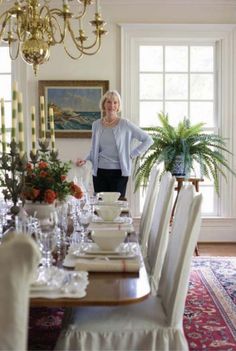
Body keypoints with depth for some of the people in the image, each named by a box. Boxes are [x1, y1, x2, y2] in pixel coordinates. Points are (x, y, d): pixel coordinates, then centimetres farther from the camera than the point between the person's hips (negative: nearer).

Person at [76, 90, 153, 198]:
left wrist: (132, 154, -4)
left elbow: (148, 140, 0)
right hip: (100, 173, 3)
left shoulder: (125, 124, -3)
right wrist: (85, 160, 1)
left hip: (119, 173, -3)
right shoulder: (96, 125, 7)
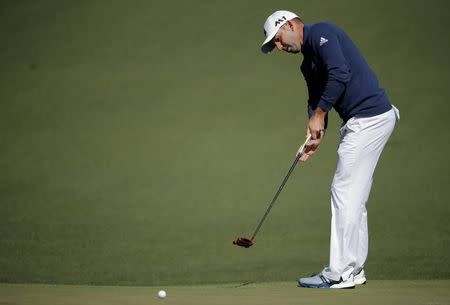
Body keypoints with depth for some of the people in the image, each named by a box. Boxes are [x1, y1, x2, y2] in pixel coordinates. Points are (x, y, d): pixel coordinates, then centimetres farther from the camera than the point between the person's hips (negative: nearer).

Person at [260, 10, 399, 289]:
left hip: (369, 117, -10)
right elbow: (316, 100, 20)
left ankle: (339, 273, -7)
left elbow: (340, 75, -20)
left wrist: (319, 114, -12)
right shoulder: (308, 63, 22)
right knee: (353, 197, 14)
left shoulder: (320, 33, -8)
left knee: (345, 193, -8)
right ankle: (354, 269, 19)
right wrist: (316, 135, 1)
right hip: (362, 122, 10)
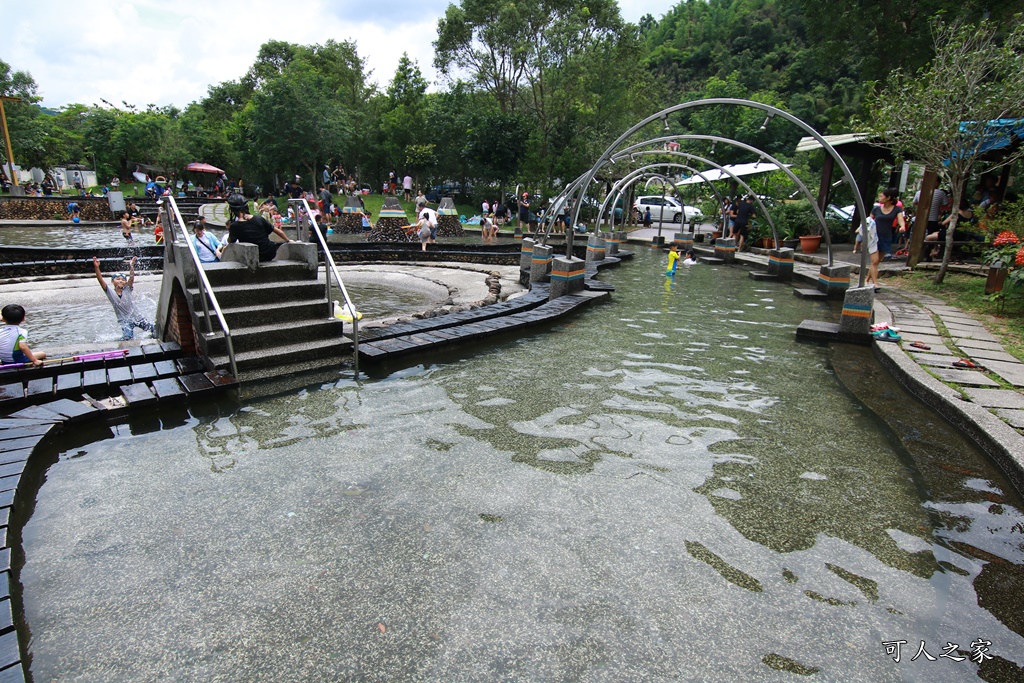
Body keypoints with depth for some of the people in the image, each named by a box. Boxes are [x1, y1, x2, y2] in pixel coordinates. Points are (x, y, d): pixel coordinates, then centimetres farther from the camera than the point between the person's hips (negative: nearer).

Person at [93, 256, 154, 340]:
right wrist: (96, 267, -32)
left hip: (137, 317, 2)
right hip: (125, 321, -2)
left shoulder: (127, 290, -3)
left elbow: (131, 278, -15)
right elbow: (101, 280, -19)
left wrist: (131, 266, -26)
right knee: (127, 338, -20)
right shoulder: (110, 292, -6)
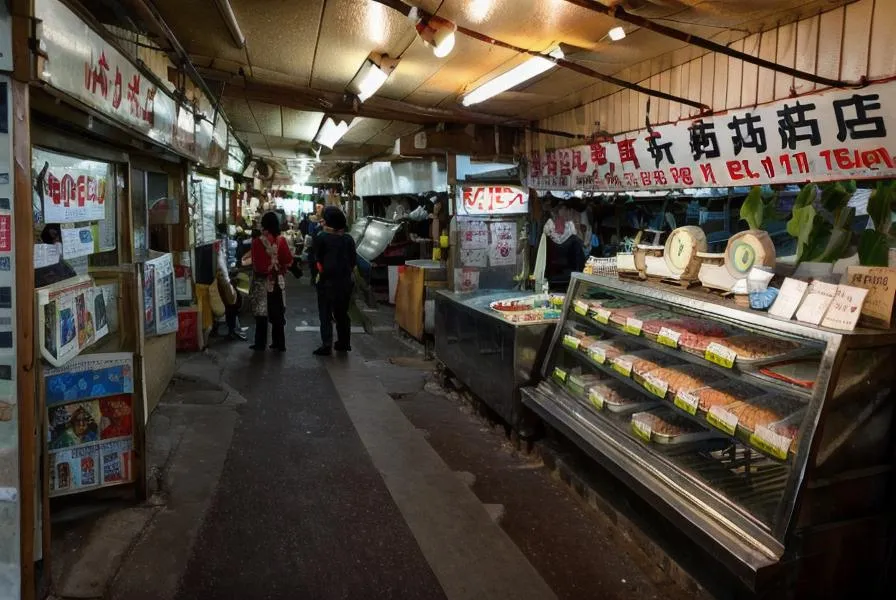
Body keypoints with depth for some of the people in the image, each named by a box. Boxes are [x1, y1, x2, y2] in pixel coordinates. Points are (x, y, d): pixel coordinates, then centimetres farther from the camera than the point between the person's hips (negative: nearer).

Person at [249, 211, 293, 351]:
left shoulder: (257, 241, -13)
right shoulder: (281, 240, -5)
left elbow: (255, 263, -11)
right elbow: (288, 261, -3)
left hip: (262, 281, -3)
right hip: (277, 280, 3)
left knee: (261, 313, 5)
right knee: (277, 313, 10)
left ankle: (260, 343, 11)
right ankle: (279, 343, 15)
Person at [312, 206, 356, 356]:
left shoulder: (321, 238, -10)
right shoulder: (348, 239, 1)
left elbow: (317, 259, -7)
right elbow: (353, 260, 3)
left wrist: (320, 272, 8)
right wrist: (347, 272, 11)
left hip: (327, 281, -4)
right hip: (345, 280, 4)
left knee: (326, 314, 1)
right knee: (342, 313, 15)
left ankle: (326, 346, -3)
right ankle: (344, 343, 20)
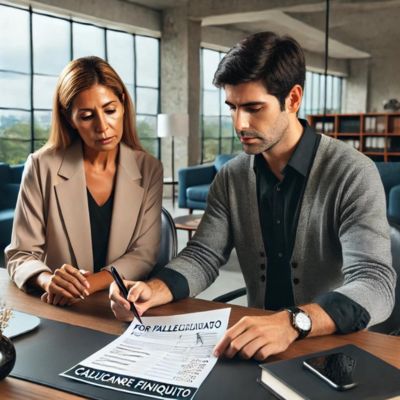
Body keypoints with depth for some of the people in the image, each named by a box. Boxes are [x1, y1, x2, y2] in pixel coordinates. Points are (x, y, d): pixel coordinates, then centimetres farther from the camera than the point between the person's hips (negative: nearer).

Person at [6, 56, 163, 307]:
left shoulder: (149, 170, 0)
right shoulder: (42, 167, -4)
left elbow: (144, 254, -3)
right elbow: (21, 254, -3)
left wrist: (88, 284, -20)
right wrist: (48, 281, -25)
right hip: (58, 309, 0)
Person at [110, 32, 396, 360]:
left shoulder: (352, 174, -14)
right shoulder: (231, 178, 3)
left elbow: (375, 284, -24)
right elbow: (203, 255, 0)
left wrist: (293, 323, -41)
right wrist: (153, 291, -20)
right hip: (257, 345, 3)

WHAT YOU HAVE TO DO:
Copy the listing word for word, from the line containing "left knee: (261, 313, 5)" through its last line, both ends included, and leave the picture out.

RESPONSE BELOW:
left knee: (261, 313, 5)
right knee: (277, 313, 10)
left ankle: (260, 343, 11)
right ankle: (279, 343, 15)
Person at [312, 206, 356, 356]:
left shoulder: (321, 238, -10)
right shoulder: (348, 239, 1)
left elbow: (317, 259, -7)
right elbow: (353, 260, 3)
left wrist: (320, 272, 8)
right wrist: (347, 272, 11)
left hip: (327, 281, -4)
right hip: (345, 280, 4)
left knee: (326, 314, 1)
right knee: (342, 313, 15)
left ankle: (326, 346, -3)
right ankle: (344, 343, 20)
Body keypoints with depth for some of the people in the image, each named by a box. Boxes are [x1, y1, x2, y2] in pixel coordinates. Points are (x, y, d): pixel coordinates, then centimetres farther from the camera than the point between the person's hips (negative: nearer).

Person at [6, 56, 163, 307]:
left shoulder: (149, 170, 0)
right shoulder: (42, 167, -4)
left elbow: (144, 254, -3)
right elbow: (21, 254, -3)
left wrist: (88, 284, -20)
right wrist: (48, 281, -25)
right hip: (58, 309, 0)
Person at [110, 32, 396, 360]:
left shoulder: (352, 174, -14)
right shoulder: (231, 178, 3)
left elbow: (375, 284, -24)
right elbow: (203, 255, 0)
left wrist: (293, 323, -41)
right wrist: (153, 291, -20)
right hip: (257, 345, 3)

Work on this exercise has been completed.